RFR: 8302744: Refactor Hotspot container detection code [v2]

Thomas Stuefe stuefe at openjdk.org
Wed May 22 14:24:13 UTC 2024


On Tue, 21 May 2024 13:58:22 GMT, Severin Gehwolf <sgehwolf at openjdk.org> wrote:

>> Please review this container detection code refactoring in hotspot. The main point of this is to
>> 
>> - get rid of the `GET_CONTAINER_INFO` macros which hide too many things under the hood
>> - prevent refactoring of the code (since `GET_CONTAINER_INFO` macros short-return and are therefore not portable; at least not without some risk)
>> - make the code easier to understand
>> - allow for better testing via `gtest`
>> - separate multi-line parsing from single line parsing for clarity.
>> 
>> Testing:
>> - [x] GHA
>> - [x] `gtest:cgroupTest` tests
>> - [x] Container tests on Linux with cgroup v1 (legacy) and cgroup v2. All pass.
>> 
>> Thoughts?
>
> Severin Gehwolf has updated the pull request with a new target base due to a merge or a rebase. The incremental webrev excludes the unrelated changes brought in by the merge/rebase. The pull request contains ten additional commits since the last revision:
> 
>  - Fix TestMemoryAwareness for cgroup v2
>    
>    It only reads the swap value, thus doesn't print:
>    "Memory and Swap Limit is" but rather prints:
>    "Swap Limit is". This is fine, since for cg v2
>    the memory limit and the swap limits are in different
>    files.
>  - Fix whitespace
>  - Handle cpu quota for cgroups v1 specially
>  - Try a different approach.
>    
>    Hybrid MACRO usage and locked down reading primitives.
>  - Add key-value read function
>  - Add basic testing for read functions
>  - Add generic julong/char* read functions
>  - Merge branch 'master' into jdk-8302744-cleanup-getcontainer-info
>  - 8302744: Refactor Hotspot container detection code

@jerboaa 

A lot better! 

If you move the sscanf up to `read_(number|numerical_tuple_value)()`, things become even simpler and you can remove the templatization altogether.

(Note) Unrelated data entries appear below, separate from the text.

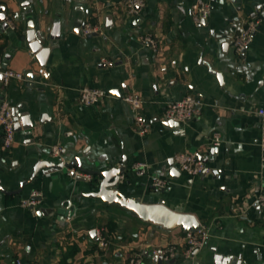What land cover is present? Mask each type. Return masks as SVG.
Instances as JSON below:
<instances>
[{
    "label": "crops",
    "instance_id": "obj_1",
    "mask_svg": "<svg viewBox=\"0 0 264 264\" xmlns=\"http://www.w3.org/2000/svg\"><path fill=\"white\" fill-rule=\"evenodd\" d=\"M196 1L145 0L130 14L124 0H0L16 27L0 23V60L24 74L7 87L0 80V105L8 100L16 117L28 116L34 125L25 130L19 121L9 150L0 130L2 187L17 190L39 161L79 157L86 170L103 172L127 158L123 196L164 201L209 230L206 246L187 259L180 228L167 231L86 197L98 190L97 177L74 169L77 178L88 179L83 182L73 169H44L21 194L0 192V264H131L136 257L158 264L152 251L169 246L179 251L172 264H264V209L256 202L264 190L258 115L264 109V0H201L212 6L205 24L193 22ZM30 22L49 49L43 65L27 42ZM86 22L101 31L83 36ZM251 22L258 23L254 40L237 55L233 39ZM146 36L159 42L157 53L143 42ZM83 88L102 89L107 97L85 107L79 103ZM128 95L142 101L143 136L124 100ZM188 95L201 98L200 115L185 124L163 120L166 105ZM215 134L220 147L212 145ZM55 146L62 149L59 157L52 155ZM181 153L209 158L221 179L181 172L174 164ZM138 163L146 165L143 176L133 169ZM156 178L168 187L155 189ZM33 194L39 195L35 208L22 207ZM98 230L109 242L106 249L99 247Z\"/></svg>",
    "mask_w": 264,
    "mask_h": 264
},
{
    "label": "built area",
    "instance_id": "obj_2",
    "mask_svg": "<svg viewBox=\"0 0 264 264\" xmlns=\"http://www.w3.org/2000/svg\"><path fill=\"white\" fill-rule=\"evenodd\" d=\"M70 1V0H65ZM124 5L126 6L130 14H136L141 8L146 5L145 0H124ZM212 11V6L204 1H196L192 8L191 14L192 19L195 24H201L206 22L210 17ZM8 27L15 30V26L11 22H7ZM258 29L257 22H251L245 29H243L239 34H237L233 39V48L237 55H242L248 47L252 44L254 40L255 33ZM101 31L98 26L92 25L90 22L84 24L82 33L83 36L87 37L94 33ZM143 42L148 44L154 53L158 52L159 42L152 36H146ZM40 74H44V70H40ZM0 76H2V83L5 87L9 86L13 81H23L24 74L20 72H14L12 70L4 69L0 60ZM107 93L98 88H83L79 94V103L85 107H93L99 105L105 98ZM124 100L132 106L134 114V125L136 130L140 135H145L148 132V125L146 119L142 113V101L133 96L128 95ZM202 107V100L200 97L195 95H188L184 99L178 102L169 103L166 105L163 112V120L175 122L178 124H185L192 119L197 118L200 115V108ZM258 115L262 118L263 123L261 126V137H260V147L262 149V165L264 167V109L258 111ZM16 111L14 106L8 100H2L0 105V130L3 133L4 147L9 150L16 144ZM222 144V138L219 134H215L212 140L213 147H220ZM62 153V149L59 146H55L52 149V155L54 157H59ZM174 164L177 168L191 177H204L213 176L217 179H221V174L219 170L211 167L207 162L199 159L196 153H181L177 154L174 158ZM134 171L139 175L143 176L145 174L146 165L143 163H138L134 165ZM75 172L76 176L78 172ZM90 178L89 176H87ZM169 182L164 178H156L152 182V186L157 190H164L168 187ZM39 195L33 194L30 198L24 199L21 202V206L24 208H35L38 202ZM258 206L264 209V190L259 193L256 198ZM98 236V244L101 249H106L109 245L108 240L103 235V230H98L96 232ZM209 239V230L207 226H200V230L191 233H186L185 245L186 249L183 252V257L190 259L198 251L202 250ZM152 256L154 258L162 257L164 262H169L175 260L179 256V251L176 246H169L163 249H155L152 251ZM14 264H25L20 259L15 260ZM131 264H142L141 258L136 257L132 259Z\"/></svg>",
    "mask_w": 264,
    "mask_h": 264
},
{
    "label": "water",
    "instance_id": "obj_3",
    "mask_svg": "<svg viewBox=\"0 0 264 264\" xmlns=\"http://www.w3.org/2000/svg\"><path fill=\"white\" fill-rule=\"evenodd\" d=\"M5 13H6V8L1 6L0 23H3V27L7 29L8 24ZM202 23L205 24V22ZM59 38H60V33L52 36L53 40H58ZM27 42L30 46L32 53L37 56V58L40 60L41 64L43 65L44 61L46 60V57L49 54V49L45 48L43 46V43L40 40H38L36 31L34 29V24L32 22H30L28 25ZM7 58H9V56ZM3 68L7 69V64H4ZM1 79L2 76H0V80ZM19 121H22L23 128L25 130H31L34 127L28 116L16 117L17 132L21 130ZM198 157L199 159H202V156H198ZM203 161L208 162L209 158L206 157L203 159ZM127 164H128V160L127 158H124L120 167L111 168L109 170L99 172V171L86 170L83 167V163L79 157L73 158L70 162L63 161V162L55 163L50 161H39L34 167L32 176L26 180H23L17 190L6 191L2 187L0 181V192L11 196L21 194L25 189V187L30 183H32L39 174V172L44 169L45 170H50V169L62 170L64 168L73 169V170L76 169L80 173L86 174L89 177L92 176L97 177L96 182L98 184L97 185L98 190L96 192L85 194L86 197L92 199H100L106 205L118 206L120 208H123L131 212L135 216H137L144 223L159 226L167 231L180 228L185 233L188 232L195 233L200 230L201 224L199 220L196 218V216L188 213H181L174 211L169 207H167L164 201H160L157 204H145L142 203L140 199H131L123 196L119 191V185L121 182L122 175L127 171ZM170 166L173 167V162L170 163ZM178 174H179V170L173 167L171 171L172 177H176V175ZM72 176L77 178L75 172L72 173ZM77 180L85 182L88 179L86 178L85 180V178H77ZM93 234H95V231L92 232V235ZM163 262L164 261L162 257L157 258L158 264H163ZM174 262L175 260H171L170 262H166V263L172 264Z\"/></svg>",
    "mask_w": 264,
    "mask_h": 264
}]
</instances>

Also, at the moment, when you call read_string, three different buffers are involved, and three buffer copies. And one of the buffers is malloc'ed, which is not ideal for a high frequency call. And it forces you to deal with freeing that buffer.

You have:

- `read_number` -> `read_from_file`
- `read_numerical_tuple_value` -> `read_from_file`
- `read_string` -> `read_from_file`

You can move the sscanf up to the callers:

- Let `read_from_file()` only read the first line from a file and return that. No sscanf. Let it take an output buffer (e.g. `char output[1024]`) as argument.
- Let `read_number()` call `read_from_file` with a local buffer, then call sscanf with its `JULONG_FORMAT`
- Let `read_numerical_tuple_value()` call `read_from_file` with a local buffer, then call sscanf with the TupleFormat
- Let `read_string` call `read_from_file` with a local buffer. No need for sscanf. It can just return the strduped buffer.

No need for templatization of `read_from_file` then.

An extension of that idea would be to not use strdup in `read_string` at all, but to require a caller-provided buffer. Then, we don't have to copy data around, and you could just remove `read_string` altogether, since it adds nothing of value. Callers can call `read_from_file` directly.

Removing the strdup from the read_string path would mean you can also remove all the `os::free` calls in limit_from_str. No need to think about who owns which buffers.

You would introduce local buffers in those functions that call read_string. In those that work on caller-provided buffers, return either the caller-provided buffer or NULL to indicate an error (which is the typical C-style pattern), e.g.:



char* CgroupV2Subsystem::pids_max_val(char buffer[1024]) {
  CONTAINER_READ_STRING_CHECKED(_unified, "/pids.max", "Maximum number of tasks", buffer);
  return buffer;
}

jlong CgroupV2Subsystem::pids_max() {
  char buffer[1024]
  char * pidsmax_str = pids_max_val(buffer);
  return limit_from_str(buffer);
}


Yet another way to avoid malloc would be using ResourceAreas. But that introduces dependencies to initialization, and I hesitate having cgroups handling depend on VM initialization.